Despite the satisfaction, the transition from one way of life to another is not simple, which both Anna and Uri acknowledge: “The first year was the hardest, especially because while the allotment was working and we were selling baskets, we still had one foot in our former lives.”
Mireia Masalies also found it tough at first, especially as she became a mother at the same time as she began to devote herself to keeping sheep. “My son and my project are the same age,” she says. Israel Rodríguez, who started working as a shepherd six years ago, remembers that the first few weeks were very hard, “because you feel like you’re a slave”, but he adds that he sees himself continuing with the job as long as he can find someone to relieve him so that he can have some free weekends. Currently, he lives off the lambs he sells, the subsidies he receives and a contract with the Collbató local council to maintain perimeter strips of forest and undergrowth. Although his family works in the primary sector, Julià openly admits that “the change has been tremendous”: “Before I was in charge of about 20 construction workers and I had a fixed timetable. I now spend more hours working and I’m often more physically tired, but psychologically I feel much better.”
Bureaucratic spider’s web
People who want to get into the primary sector can apply for help from the Department of Climate Action. However, the beneficiaries complain about the amount of bureaucracy that must be overcome to get this aid, despite having the support of the sector’s unions. Pol describes spending hours on the computer and doing tons of paperwork and he says that “the aid issue is a big mess with so many clauses and requirements that it makes it very complicated, and even unfeasible, for just about anyone.” They also complain that the financial support arrives late, when the project is already underway, which forces them to resort to loans or help from the family. Julià explains that without the support of his family it would have been almost impossible for him to get started, and Mireia also points out that “right now my parents are supporting me”.

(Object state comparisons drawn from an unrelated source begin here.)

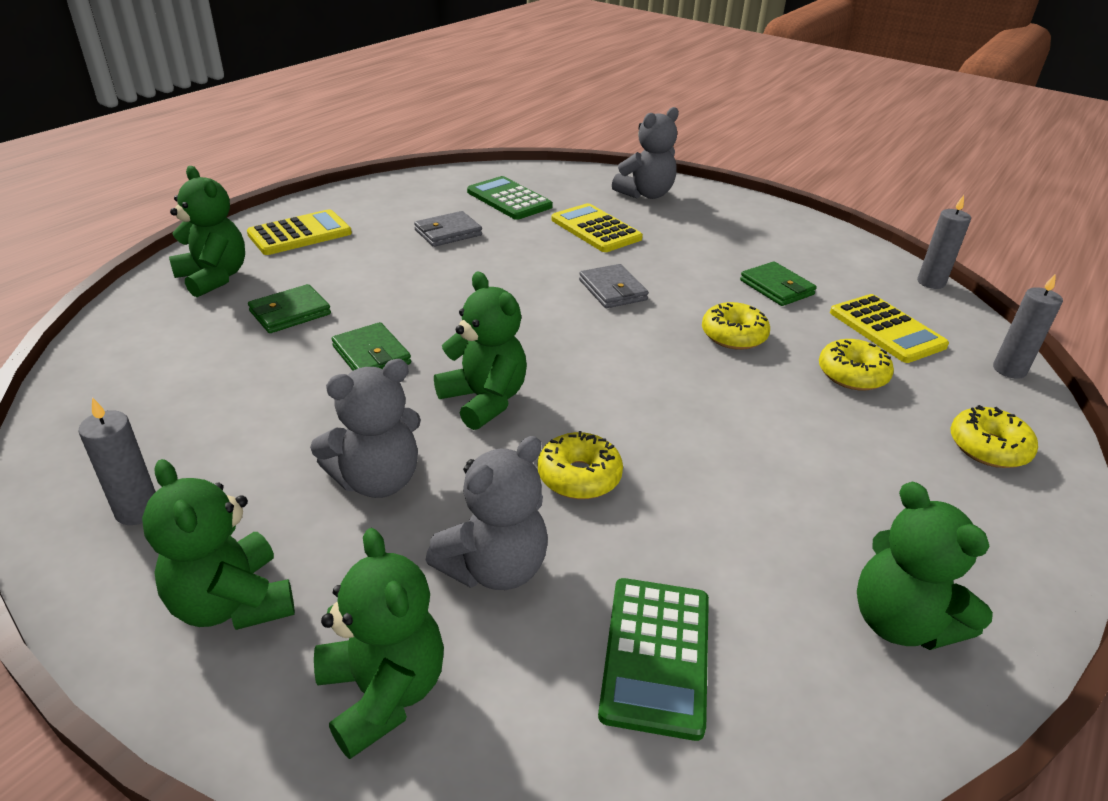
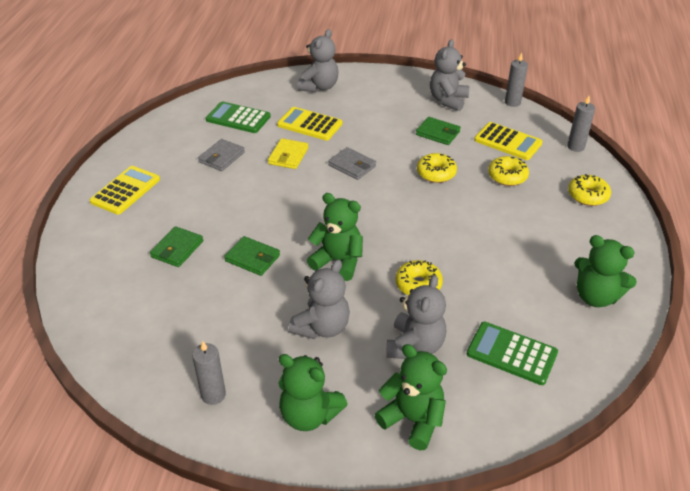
camera: 25 degrees left, 5 degrees up
green teddy bear [169,166,245,297] -> none
green calculator [598,578,709,741] -> green calculator turned 135 degrees clockwise [467,322,558,385]
none -> yellow wallet [268,138,308,169]
none -> grey teddy bear [430,39,469,111]

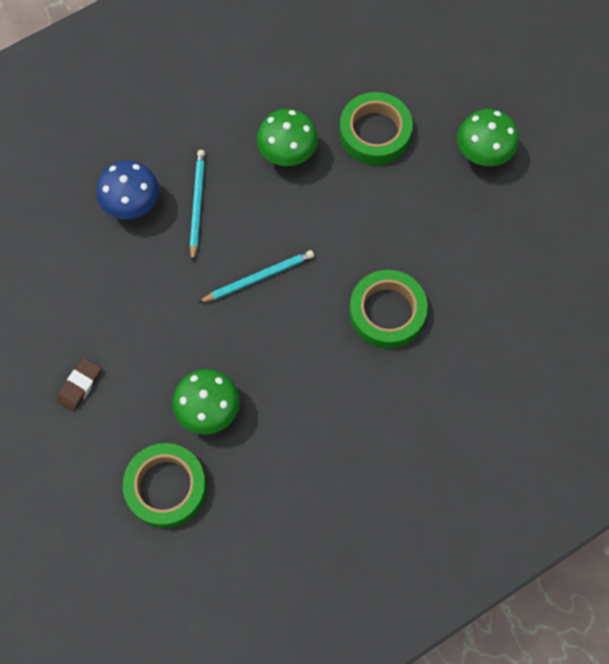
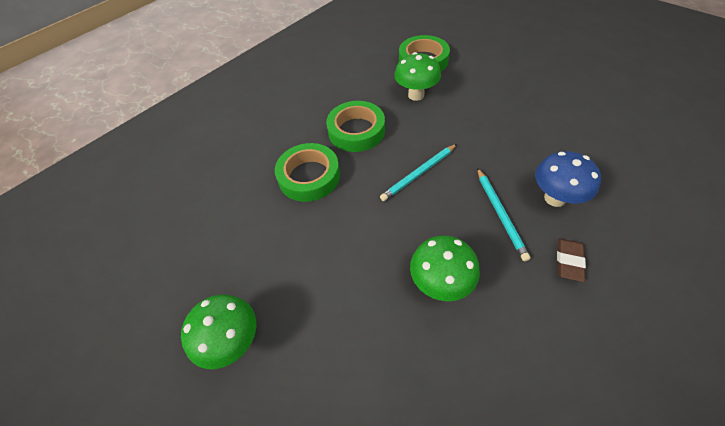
camera: 170 degrees right, 15 degrees down
brown eraser [57,358,101,412] -> brown eraser moved to [557,239,586,282]
green tape [339,92,413,165] -> green tape moved to [326,101,385,152]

Apart from the bureaucratic difficulties, Pino, who used to work for the Small Farmers Union and who is now just a member, points out that “the financial support from the authorities is poorly designed” because it does not respond to the needs of new farmers. In highlighting the deficits, he also points out that “it lacks continuity, the subsidies do not arrive until many months after they are supposed to, and the training courses do not always respond to the needs of the producer”.